Goal of the exercise
Restate word for word the lines from the one bearing "Согласие на обработку персональных данных" through the end of the entries below, and leave every picture out.

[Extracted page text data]
··········

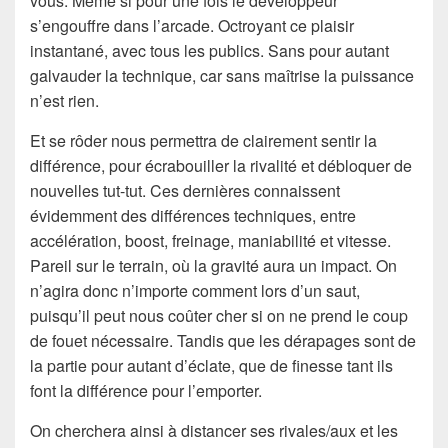
vous. Même si pour une fois le développeur
s’engouffre dans l’arcade. Octroyant ce plaisir
instantané, avec tous les publics. Sans pour autant
galvauder la technique, car sans maîtrise la puissance
n’est rien.
Et se rôder nous permettra de clairement sentir la
différence, pour écrabouiller la rivalité et débloquer de
nouvelles tut-tut. Ces dernières connaissent
évidemment des différences techniques, entre
accélération, boost, freinage, maniabilité et vitesse.
Pareil sur le terrain, où la gravité aura un impact. On
n’agira donc n’importe comment lors d’un saut,
puisqu’il peut nous coûter cher si on ne prend le coup
de fouet nécessaire. Tandis que les dérapages sont de
la partie pour autant d’éclate, que de finesse tant ils
font la différence pour l’emporter.
On cherchera ainsi à distancer ses rivales/aux et les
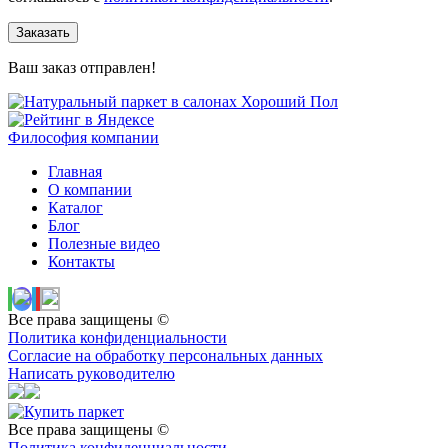
Заказать
Ваш заказ отправлен!
Философия компании
Главная
О компании
Каталог
Блог
Полезные видео
Контакты
Все права защищены ©
Политика конфиденциальности
Согласие на обработку персональных данных
Написать руководителю
Все права защищены ©
Политика конфиденциальности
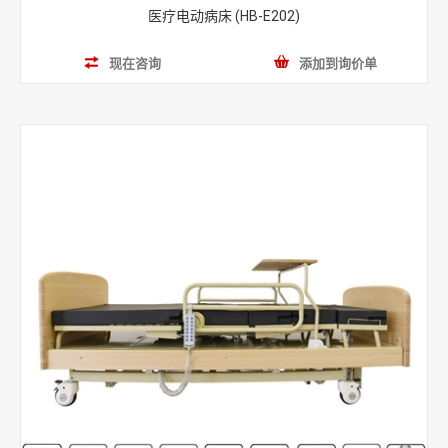
医疗电动病床 (HB-E202)
现在咨询
添加到询价单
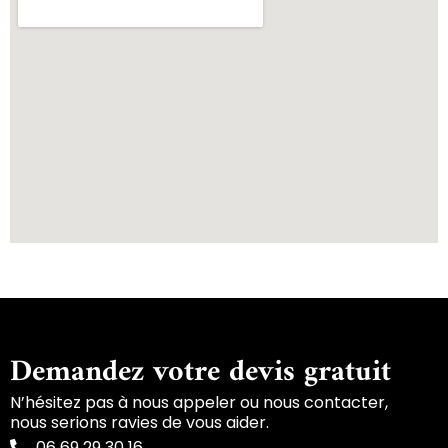
Demandez votre devis gratuit
N’hésitez pas à nous appeler ou nous contacter,
nous serions ravies de vous aider.
06 69 29 30 16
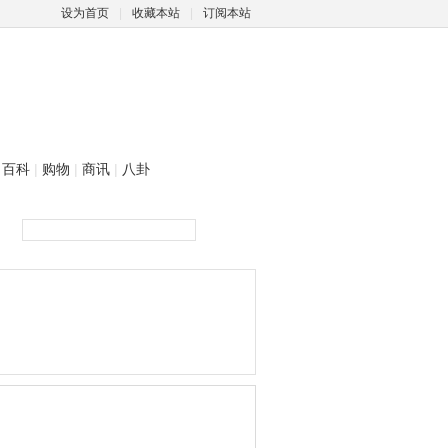
设为首页
|
收藏本站
|
订阅本站
百科
|
购物
|
商讯
|
八卦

··········

Result of this exercise
Согласие на обработку персональных данных
Написать руководителю
Все права защищены ©
Политика конфиденциальности
医疗电动病床 (HB-E202)
现在咨询
添加到询价单
Demandez votre devis gratuit
N’hésitez pas à nous appeler ou nous contacter,
nous serions ravies de vous aider.
06 69 29 30 16
设为首页
|
收藏本站
|
订阅本站
百科
|
购物
|
商讯
|
八卦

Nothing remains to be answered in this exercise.